I decided I’d better drive the car back to the parking garage at work, so I wouldn’t get towed from where I was. That’s where I left it. The next day I borrowed Jody’s car and drove around to various Ford dealers around Dallas to see what I needed to do. The consensus seemed to be that I had two options: order a replacement key and wait for it, or have the car towed to the dealer where they could remove the lug locks with a master key set or by brute force. The second option would have required getting the car towed and paying for a new lock set and the labor to remove the lugs. Ugh. I was going to try finding another key first.

At Bankston Ford off loop LBJ, I told my story to the older gentleman in the parts department. He nodded sympathetically and pulled a cardboard box out from under the counter and said I was welcome to look through all the spare lug keys he had. I had a digital photo of the lug in the event I had to find a key, and I ended up finding a couple that looked like they might work. He said I could take them with me to try out. There was an unspoken understanding that I would bring them back when I was done, but it reminded me that there are still people in the world who honor strangers with their trust. Almost as if my magic, my view of the situation brightened and I even started to think better of Ford as a company, since they must be alright to have such good people working for them. There’s a lesson there for business.

Even though the keys didn’t fit I was on the right track. I found out that instead of ordering through the dealership I could order directly from the manufacturer, a company called McGard, who specializes in lug locks and other forms of asset protection. This was a painless process. All I had to do was take a photo of the locking lug, email it to their customer support staff, and they would match it and overnight a key out to me. They got it to me in less than 24 hours. Once I got the key I changed the tire and went out to get all new tires and a full-size spare. The cost of the key and overnight shipping came to $30. Much better than a tow to the dealer, a new lock set, and an hour of labor to remove the locks.

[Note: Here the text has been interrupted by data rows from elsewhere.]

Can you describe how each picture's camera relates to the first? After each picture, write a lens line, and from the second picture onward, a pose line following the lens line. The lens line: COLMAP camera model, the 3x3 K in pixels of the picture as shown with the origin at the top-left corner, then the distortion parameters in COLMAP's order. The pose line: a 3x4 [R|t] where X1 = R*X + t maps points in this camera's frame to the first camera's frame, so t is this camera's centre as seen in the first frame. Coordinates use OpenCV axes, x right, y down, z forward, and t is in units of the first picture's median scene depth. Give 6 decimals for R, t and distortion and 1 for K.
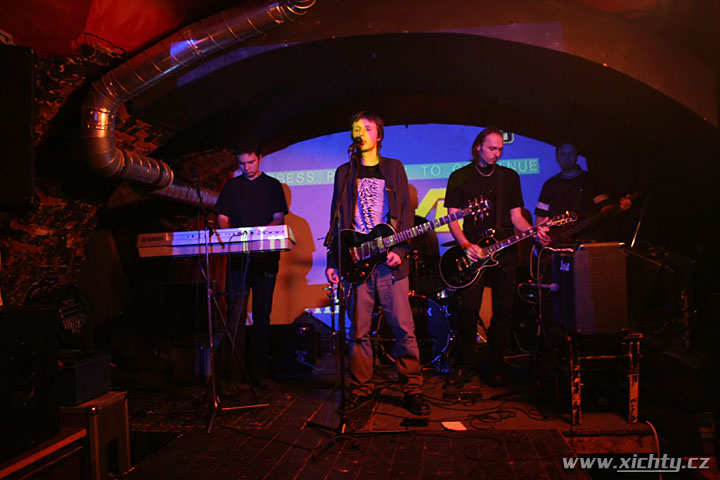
lens RADIAL K [[611.5, 0, 353.8], [0, 611.5, 239.3], [0, 0, 1]] dist [-0.109668, 0.076041]
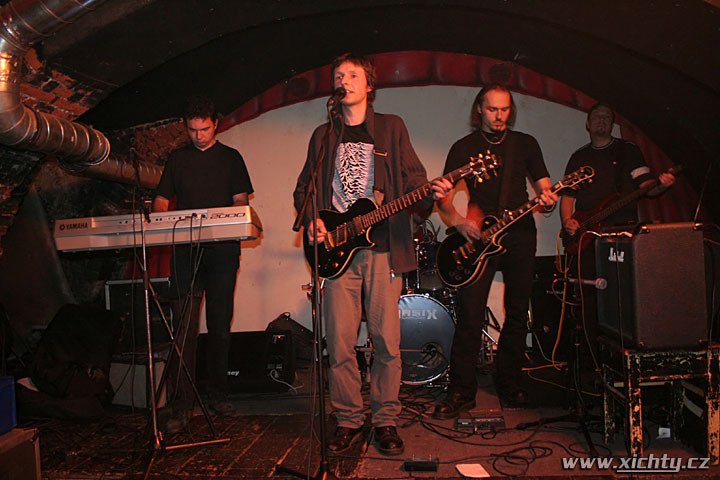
lens RADIAL K [[660.4, 0, 355.7], [0, 660.4, 242.5], [0, 0, 1]] dist [-0.087780, 0.000000]
pose [[0.999800, -0.010670, 0.016894, 0.009357], [0.010352, 0.999770, 0.018775, 0.008737], [-0.017090, -0.018596, 0.999681, 0.174348]]
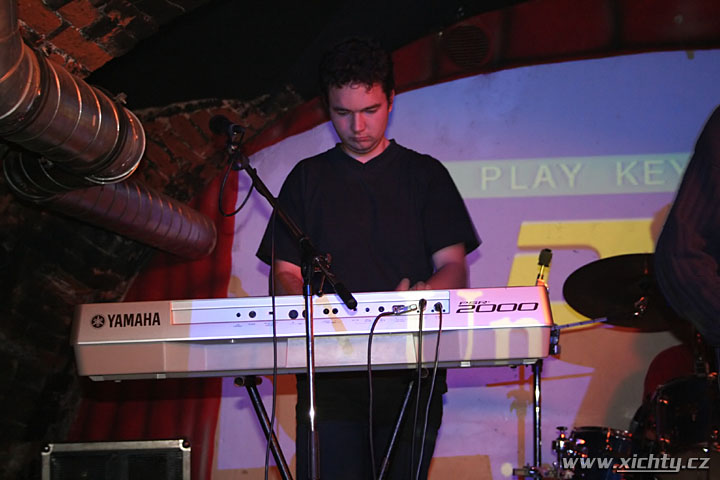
lens RADIAL K [[1274.4, 0, 346.9], [0, 1274.4, 247.7], [0, 0, 1]] dist [0.081952, 0.000000]
pose [[0.999734, 0.023057, -0.000044, -0.217227], [-0.022988, 0.996581, -0.079356, 0.012977], [-0.001786, 0.079336, 0.996846, 0.316415]]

Obvious lessons learned or remembered:

  1. Don’t be too cynical about people. They will surprise and shame you with their generosity.
  2. Necessity and thriftiness will motivate you to find optimal solutions. Don’t settle for what a few people tell you.
  3. Make sure you know where your lug lock key is before you need it, especially if you’re buying a used car. Keep it in safe place and make sure you get it back any time you have work done. Also, don’t keep it in your glovebox like everyone else. This is the first place thieves look.
  4. The price of tires and assorted services (balance, warranty, alignment) can be negotiated. My favorite negotiating tactic is to not say anything when I hear the price. Just try to seem silently unsatisfied like you’re thinking. I saved about $100 this way, but who knows how much mark-up there is on tires. All I know is I didn’t pay what I would have had I just went along.